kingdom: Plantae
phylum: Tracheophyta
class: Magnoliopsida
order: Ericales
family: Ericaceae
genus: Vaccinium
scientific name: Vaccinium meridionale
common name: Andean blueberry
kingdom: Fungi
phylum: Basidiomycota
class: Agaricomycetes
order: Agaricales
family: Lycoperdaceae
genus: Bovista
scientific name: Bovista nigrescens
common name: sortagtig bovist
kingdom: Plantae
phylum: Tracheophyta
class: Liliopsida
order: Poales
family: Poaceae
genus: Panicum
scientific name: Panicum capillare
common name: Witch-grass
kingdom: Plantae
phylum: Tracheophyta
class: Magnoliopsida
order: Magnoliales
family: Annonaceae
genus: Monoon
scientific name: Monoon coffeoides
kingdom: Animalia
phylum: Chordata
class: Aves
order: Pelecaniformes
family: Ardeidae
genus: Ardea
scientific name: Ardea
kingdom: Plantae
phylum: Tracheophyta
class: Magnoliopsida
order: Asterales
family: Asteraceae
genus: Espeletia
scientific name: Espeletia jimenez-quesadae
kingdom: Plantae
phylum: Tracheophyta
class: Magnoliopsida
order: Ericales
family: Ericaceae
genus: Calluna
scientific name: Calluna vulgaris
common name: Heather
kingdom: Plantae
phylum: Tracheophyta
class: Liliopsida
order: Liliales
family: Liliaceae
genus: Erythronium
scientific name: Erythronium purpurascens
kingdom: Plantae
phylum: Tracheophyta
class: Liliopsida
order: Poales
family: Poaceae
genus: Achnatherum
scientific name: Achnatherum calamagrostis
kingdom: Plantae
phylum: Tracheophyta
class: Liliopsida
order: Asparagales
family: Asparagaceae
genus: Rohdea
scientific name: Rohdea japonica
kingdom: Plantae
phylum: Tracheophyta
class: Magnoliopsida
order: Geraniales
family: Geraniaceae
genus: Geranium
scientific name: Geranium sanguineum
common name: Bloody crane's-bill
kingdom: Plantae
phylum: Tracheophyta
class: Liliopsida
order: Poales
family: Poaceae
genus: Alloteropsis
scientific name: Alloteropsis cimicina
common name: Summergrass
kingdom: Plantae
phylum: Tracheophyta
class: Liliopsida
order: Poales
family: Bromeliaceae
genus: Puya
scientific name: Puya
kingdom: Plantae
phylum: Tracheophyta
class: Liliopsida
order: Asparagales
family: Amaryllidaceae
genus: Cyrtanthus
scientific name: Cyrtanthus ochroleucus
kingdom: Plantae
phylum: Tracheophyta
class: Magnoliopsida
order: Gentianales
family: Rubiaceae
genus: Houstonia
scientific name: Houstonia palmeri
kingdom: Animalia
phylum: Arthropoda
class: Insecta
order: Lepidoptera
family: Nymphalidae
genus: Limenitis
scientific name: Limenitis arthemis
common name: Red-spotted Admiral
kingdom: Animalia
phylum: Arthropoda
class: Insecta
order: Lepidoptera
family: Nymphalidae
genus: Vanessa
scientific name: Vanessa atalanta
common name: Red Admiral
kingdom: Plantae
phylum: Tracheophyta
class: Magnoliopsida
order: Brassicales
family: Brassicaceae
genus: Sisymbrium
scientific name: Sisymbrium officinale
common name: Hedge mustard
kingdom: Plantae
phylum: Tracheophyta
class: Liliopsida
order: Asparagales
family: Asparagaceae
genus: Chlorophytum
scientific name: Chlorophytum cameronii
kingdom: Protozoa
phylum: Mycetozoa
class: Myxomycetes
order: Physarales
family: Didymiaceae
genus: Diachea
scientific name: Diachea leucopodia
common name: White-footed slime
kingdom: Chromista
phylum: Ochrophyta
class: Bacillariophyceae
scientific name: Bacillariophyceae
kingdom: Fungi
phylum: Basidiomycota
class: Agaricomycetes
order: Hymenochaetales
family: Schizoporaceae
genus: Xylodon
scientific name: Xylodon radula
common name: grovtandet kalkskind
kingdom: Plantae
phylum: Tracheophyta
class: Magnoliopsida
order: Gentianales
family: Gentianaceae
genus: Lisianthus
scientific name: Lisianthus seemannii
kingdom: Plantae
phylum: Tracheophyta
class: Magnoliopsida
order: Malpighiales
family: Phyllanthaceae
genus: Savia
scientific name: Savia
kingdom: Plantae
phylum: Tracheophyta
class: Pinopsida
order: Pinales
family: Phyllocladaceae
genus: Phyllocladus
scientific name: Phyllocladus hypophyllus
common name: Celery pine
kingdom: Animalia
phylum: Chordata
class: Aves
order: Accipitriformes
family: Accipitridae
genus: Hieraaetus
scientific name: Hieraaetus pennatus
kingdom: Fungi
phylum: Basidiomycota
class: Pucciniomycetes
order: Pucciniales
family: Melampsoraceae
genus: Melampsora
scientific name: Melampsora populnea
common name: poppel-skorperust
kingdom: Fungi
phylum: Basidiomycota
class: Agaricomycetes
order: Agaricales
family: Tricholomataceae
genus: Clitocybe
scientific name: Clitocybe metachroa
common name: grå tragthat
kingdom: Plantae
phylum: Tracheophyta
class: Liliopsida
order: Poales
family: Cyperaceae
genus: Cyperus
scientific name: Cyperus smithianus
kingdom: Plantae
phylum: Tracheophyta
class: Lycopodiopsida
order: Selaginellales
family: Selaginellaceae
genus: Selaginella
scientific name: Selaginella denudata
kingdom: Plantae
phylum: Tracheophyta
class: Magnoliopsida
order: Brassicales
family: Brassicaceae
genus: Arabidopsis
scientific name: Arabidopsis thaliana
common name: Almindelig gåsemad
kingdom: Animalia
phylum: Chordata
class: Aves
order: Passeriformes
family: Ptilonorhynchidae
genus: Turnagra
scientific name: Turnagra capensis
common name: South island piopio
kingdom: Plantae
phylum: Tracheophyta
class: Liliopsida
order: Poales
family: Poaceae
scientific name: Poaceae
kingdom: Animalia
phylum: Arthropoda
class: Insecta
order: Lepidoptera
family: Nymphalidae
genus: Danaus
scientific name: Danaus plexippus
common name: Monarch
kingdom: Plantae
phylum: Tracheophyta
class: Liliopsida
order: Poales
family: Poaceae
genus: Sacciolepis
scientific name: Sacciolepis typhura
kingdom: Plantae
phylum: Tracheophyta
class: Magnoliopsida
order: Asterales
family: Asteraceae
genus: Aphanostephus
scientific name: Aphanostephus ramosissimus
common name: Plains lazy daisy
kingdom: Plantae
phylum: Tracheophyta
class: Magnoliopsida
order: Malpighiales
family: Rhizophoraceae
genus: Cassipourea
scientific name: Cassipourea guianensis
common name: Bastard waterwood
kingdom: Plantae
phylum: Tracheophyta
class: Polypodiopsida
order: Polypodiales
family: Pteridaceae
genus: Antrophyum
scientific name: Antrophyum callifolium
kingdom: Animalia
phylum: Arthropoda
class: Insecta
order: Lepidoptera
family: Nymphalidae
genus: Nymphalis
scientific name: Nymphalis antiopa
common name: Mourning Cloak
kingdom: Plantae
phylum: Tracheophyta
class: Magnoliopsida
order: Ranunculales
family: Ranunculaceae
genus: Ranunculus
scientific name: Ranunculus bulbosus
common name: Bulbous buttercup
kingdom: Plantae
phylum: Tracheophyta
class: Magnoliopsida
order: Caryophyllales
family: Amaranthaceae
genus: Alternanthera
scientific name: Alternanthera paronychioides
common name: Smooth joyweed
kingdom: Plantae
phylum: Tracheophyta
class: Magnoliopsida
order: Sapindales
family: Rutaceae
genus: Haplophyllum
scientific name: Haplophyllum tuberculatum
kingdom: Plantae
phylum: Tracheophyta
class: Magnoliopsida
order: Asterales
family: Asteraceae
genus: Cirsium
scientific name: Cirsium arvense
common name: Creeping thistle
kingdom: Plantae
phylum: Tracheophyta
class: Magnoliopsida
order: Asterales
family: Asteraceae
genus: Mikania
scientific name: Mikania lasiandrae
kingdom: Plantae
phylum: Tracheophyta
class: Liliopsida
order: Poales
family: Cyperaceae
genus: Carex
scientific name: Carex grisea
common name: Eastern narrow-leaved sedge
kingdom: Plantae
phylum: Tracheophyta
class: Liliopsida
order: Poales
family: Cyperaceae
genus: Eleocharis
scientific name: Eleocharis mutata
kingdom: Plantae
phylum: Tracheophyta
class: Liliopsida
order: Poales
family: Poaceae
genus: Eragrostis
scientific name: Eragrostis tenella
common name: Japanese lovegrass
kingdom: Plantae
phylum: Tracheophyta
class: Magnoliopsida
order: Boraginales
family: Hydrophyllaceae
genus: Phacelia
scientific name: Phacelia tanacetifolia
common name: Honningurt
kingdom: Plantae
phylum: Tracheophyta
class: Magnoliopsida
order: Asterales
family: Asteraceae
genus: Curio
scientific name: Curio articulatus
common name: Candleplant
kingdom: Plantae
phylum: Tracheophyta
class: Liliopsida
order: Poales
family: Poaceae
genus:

========================================

## What you have to do:
Convert everything from the start of the records down to and including the line containing "scientific name: Calluna vulgaris" into a JSON array of strings, one string per line and no entries for blank lines.

## Written solution:
[
  "kingdom: Plantae",
  "phylum: Tracheophyta",
  "class: Magnoliopsida",
  "order: Ericales",
  "family: Ericaceae",
  "genus: Vaccinium",
  "scientific name: Vaccinium meridionale",
  "common name: Andean blueberry",
  "kingdom: Fungi",
  "phylum: Basidiomycota",
  "class: Agaricomycetes",
  "order: Agaricales",
  "family: Lycoperdaceae",
  "genus: Bovista",
  "scientific name: Bovista nigrescens",
  "common name: sortagtig bovist",
  "kingdom: Plantae",
  "phylum: Tracheophyta",
  "class: Liliopsida",
  "order: Poales",
  "family: Poaceae",
  "genus: Panicum",
  "scientific name: Panicum capillare",
  "common name: Witch-grass",
  "kingdom: Plantae",
  "phylum: Tracheophyta",
  "class: Magnoliopsida",
  "order: Magnoliales",
  "family: Annonaceae",
  "genus: Monoon",
  "scientific name: Monoon coffeoides",
  "kingdom: Animalia",
  "phylum: Chordata",
  "class: Aves",
  "order: Pelecaniformes",
  "family: Ardeidae",
  "genus: Ardea",
  "scientific name: Ardea",
  "kingdom: Plantae",
  "phylum: Tracheophyta",
  "class: Magnoliopsida",
  "order: Asterales",
  "family: Asteraceae",
  "genus: Espeletia",
  "scientific name: Espeletia jimenez-quesadae",
  "kingdom: Plantae",
  "phylum: Tracheophyta",
  "class: Magnoliopsida",
  "order: Ericales",
  "family: Ericaceae",
  "genus: Calluna",
  "scientific name: Calluna vulgaris"
]